Modulation of neuroinflammation and memory dysfunction using percutaneous vagus nerve stimulation in mice
The nervous system plays a key role in controlling immunity and fine-tuning responses to inflammatory challenges. Neuroinflammation has been reported to be a critical driver of cognitive deficits. Blocking such neuroinflammation has been demonstrated to improve cognition in various patients.
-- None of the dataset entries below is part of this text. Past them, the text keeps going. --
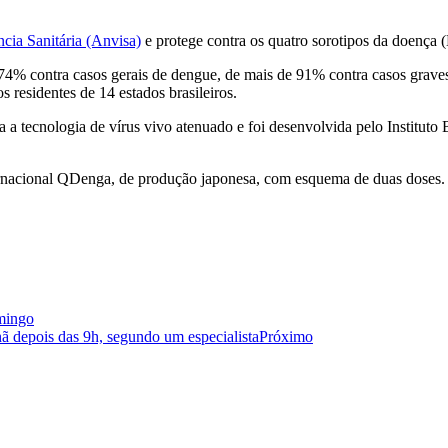
cia Sanitária (Anvisa)
e protege contra os quatro sorotipos da doe
4% contra casos gerais de dengue, de mais de 91% contra casos graves 
 residentes de 14 estados brasileiros.
 tecnologia de vírus vivo atenuado e foi desenvolvida pelo Instituto Bu
ternacional QDenga, de produção japonesa, com esquema de duas doses.
omingo
hã depois das 9h, segundo um especialista
Próximo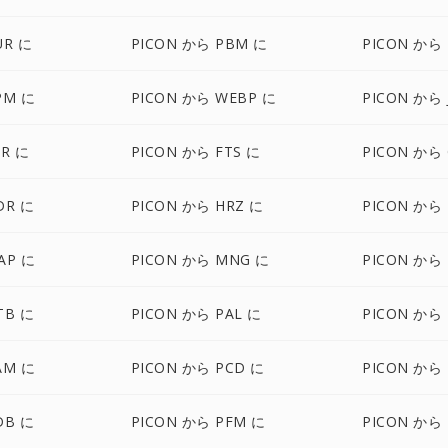
UR に
PICON から PBM に
PICON から
PM に
PICON から WEBP に
PICON から 
XR に
PICON から FTS に
PICON から 
DR に
PICON から HRZ に
PICON から 
AP に
PICON から MNG に
PICON から
TB に
PICON から PAL に
PICON から
AM に
PICON から PCD に
PICON から 
DB に
PICON から PFM に
PICON から 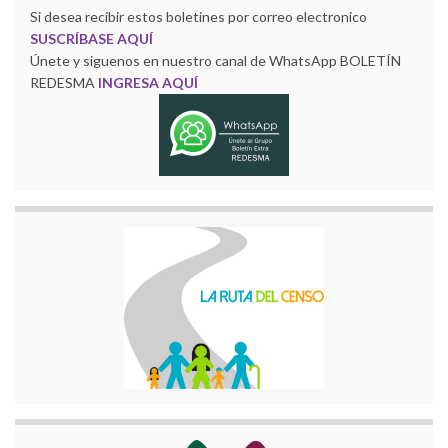
Si desea recibir estos boletines por correo electronico
SUSCRÍBASE AQUÍ
Únete y siguenos en nuestro canal de WhatsApp BOLETÍN
REDESMA
INGRESA AQUÍ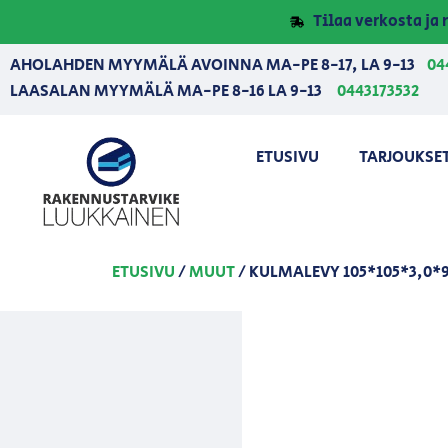
Tilaa verkosta j
AHOLAHDEN MYYMÄLÄ AVOINNA MA-PE 8-17, LA 9-13
04
LAASALAN MYYMÄLÄ MA-PE 8-16 LA 9-13
0443173532
ETUSIVU
TARJOUKSE
ETUSIVU
/
MUUT
/ KULMALEVY 105*105*3,0*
Electrical vagal nerve stimulation (VNS) has been applied as an alternative therapy in patients with autoimmune disorders to inhibit tumor necrosis factor, one of the key inflammatory targets in rheumatoid arthritis. VNS therapy has also been approved for a variety of other conditions such as refractory epilepsy, depression and migraine. VMS typically requires surgical implantation of electrodes around the cervical vagus. Some noninvasive devices are under development for VNS using transauricular or transcervical approaches, although the specificity of these approaches remain unclear.
We have developed a novel minimally invasive method to stimulate percutaneously the vagus nerve using ultrasound-guided needle electrode placement (pVNS). This new method has been demonstrated in mice to modulate vagal activity and neuro-immune signaling while reducing systemic inflammation, modulating microglial activity in the hippocampus and restoring LPS-memory deficits.